In case the DIA or DDA data is in a proprietary raw format, a conversion is necessary. Both pick picking and convertion can be often performed with ProteoWizard msconvert and qtofpeakpicker tools.
Raw DDA files can be peak picked and converted to mzML with qtofpeakpeaker
for f in dda-spectra/*.wiff; do
wine qtofpeakpicker --resolution=2000 --area=1 --threshold=1 --smoothwidth=1.1 --in $f --out dda-spectra/$(basename --suffix=.wiff $f).mzML
done
Raw DIA files can be peak picked and converted to mzML with msconvert
find . -iname 'dia-spectra/*.wiff' -print0 | xargs -P5 -0 -i wine msconvert {} --filter "peakPicking true 1-" --filter 'titleMaker <RunId>.<ScanNumber>.<ScanNumber>.<ChargeState> File:"<SourcePath>", NativeID:"<Id>"' -o dia-spectra/
Some raw data found in databases was already pick picked. In such case omit --filter "peakPicking true 1-" switch to perform only the conversion to mzML.
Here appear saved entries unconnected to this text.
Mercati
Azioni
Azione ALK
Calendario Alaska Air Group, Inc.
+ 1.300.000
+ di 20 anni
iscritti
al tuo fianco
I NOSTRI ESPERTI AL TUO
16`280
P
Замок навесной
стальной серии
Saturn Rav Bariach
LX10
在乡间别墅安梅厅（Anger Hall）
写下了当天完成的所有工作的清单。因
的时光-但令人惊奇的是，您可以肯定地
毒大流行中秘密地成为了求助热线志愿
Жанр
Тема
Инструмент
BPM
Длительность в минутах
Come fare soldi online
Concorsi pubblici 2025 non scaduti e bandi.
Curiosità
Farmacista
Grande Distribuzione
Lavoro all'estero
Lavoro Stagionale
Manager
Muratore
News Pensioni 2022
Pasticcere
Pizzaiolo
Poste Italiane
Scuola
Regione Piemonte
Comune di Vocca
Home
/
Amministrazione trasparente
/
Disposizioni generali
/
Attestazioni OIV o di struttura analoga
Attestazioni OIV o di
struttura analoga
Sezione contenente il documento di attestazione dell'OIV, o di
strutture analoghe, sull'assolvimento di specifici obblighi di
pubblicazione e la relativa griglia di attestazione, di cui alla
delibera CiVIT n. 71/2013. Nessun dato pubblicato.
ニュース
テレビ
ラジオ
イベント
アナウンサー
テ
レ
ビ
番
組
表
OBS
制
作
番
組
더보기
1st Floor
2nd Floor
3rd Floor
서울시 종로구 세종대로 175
ProteoWizard is available as a Docker image at https://hub.docker.com/r/chambm/pwiz-skyline-i-agree-to-the-vendor-licenses. Use of this image is demonstrated in getting started.
mzML vs mzXML
mzXML format is a predecessor of mzML format. We recommend converting raw data directly to mzML and avoiding the use of the older mzXML format whenever possible.